▶ [Text extract]
______

It is a well known fact (in the Pacific Northwest, at least) that summer officially begins on July 5th. Fourth of July could very well be dicey, but generally the week after is smooth, sunny sailing. This year seems a bit different — it’s been mild and even overcast in the mornings, although my evening walks with Oliver are certainly warm enough to go sleeveless. We’re drinking rosé. We splurged for some landscaping help and have a little plot of grass in our tiny backyard that’s just calling for picnics and barefoot romps. We found an outdoor table and are in the market for some string lights. In short: sunny or not, we’re doing this thing. And I have a most simple and summery recipe to share with you today … but first, I’m thrilled to introduce you to the new A Sweet Spoonful. This redesign has been months and months in the making and has a number of new features that I’m really excited about. Even more than tiny plots of grass and string lights (much more, in fact). I’d love to show you around.
The blog has felt dated to me for quite some time and as many of you know, my husband Sam is a designer. We always laugh about the saying the cobblers kids are the last to have shoes: It’s true. There have been many other things to tend to. But when I began to feel like the site wasn’t actually that useful, it was time for a change. Selfishly, there are so many recipes on the blog that I love but that I forget about because it’s been years since I’ve made them and they lurk quietly in the archives, infinitely unsearchable. Now with the new Recipes page, there’s functionality that allows you to search by type of meal, season, ingredient and dietary preference. Yes!

______

Collected data entries
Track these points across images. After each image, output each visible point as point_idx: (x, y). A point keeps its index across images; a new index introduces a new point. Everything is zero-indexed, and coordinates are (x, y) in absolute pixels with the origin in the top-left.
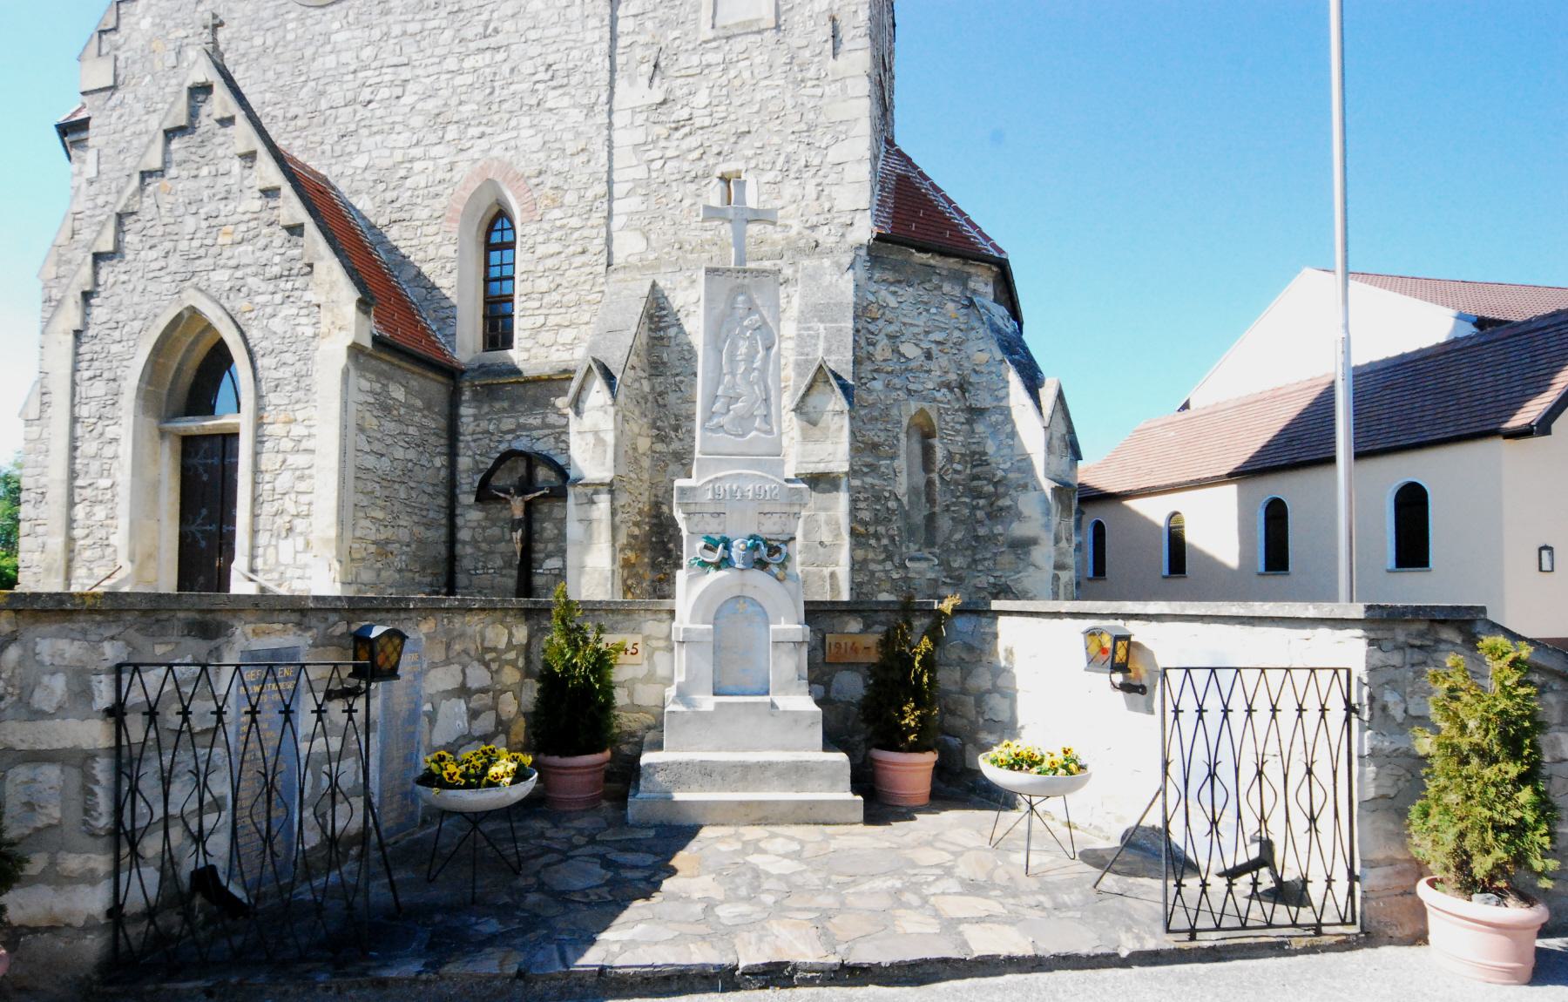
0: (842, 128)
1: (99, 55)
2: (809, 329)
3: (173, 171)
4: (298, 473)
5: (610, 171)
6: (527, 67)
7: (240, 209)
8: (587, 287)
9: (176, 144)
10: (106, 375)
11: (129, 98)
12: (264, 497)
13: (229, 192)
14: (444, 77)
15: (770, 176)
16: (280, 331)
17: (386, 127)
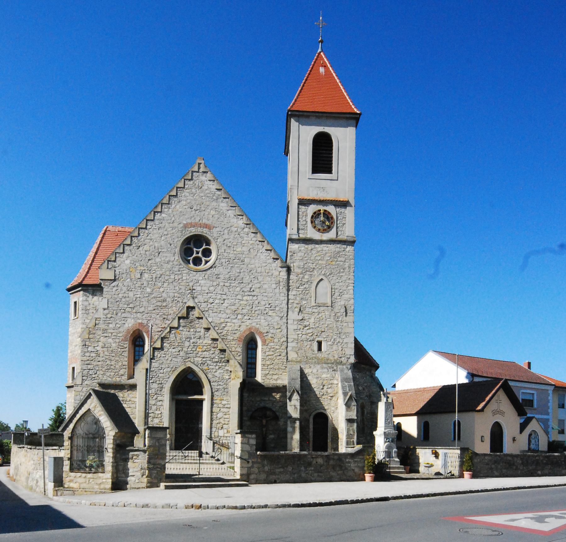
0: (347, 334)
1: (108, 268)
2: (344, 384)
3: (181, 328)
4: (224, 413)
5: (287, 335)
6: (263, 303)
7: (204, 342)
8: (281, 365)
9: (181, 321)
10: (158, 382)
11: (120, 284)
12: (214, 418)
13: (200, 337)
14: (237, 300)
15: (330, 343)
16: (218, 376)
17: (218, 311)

______

▶ [To do] In the blog post about summer and the site redesign, write out the passage word for word, starting with "The blog has" and going on through "dietary preference. Yes!".

▶ [Solution to the problem]
The blog has felt dated to me for quite some time and as many of you know, my husband Sam is a designer. We always laugh about the saying the cobblers kids are the last to have shoes: It’s true. There have been many other things to tend to. But when I began to feel like the site wasn’t actually that useful, it was time for a change. Selfishly, there are so many recipes on the blog that I love but that I forget about because it’s been years since I’ve made them and they lurk quietly in the archives, infinitely unsearchable. Now with the new Recipes page, there’s functionality that allows you to search by type of meal, season, ingredient and dietary preference. Yes!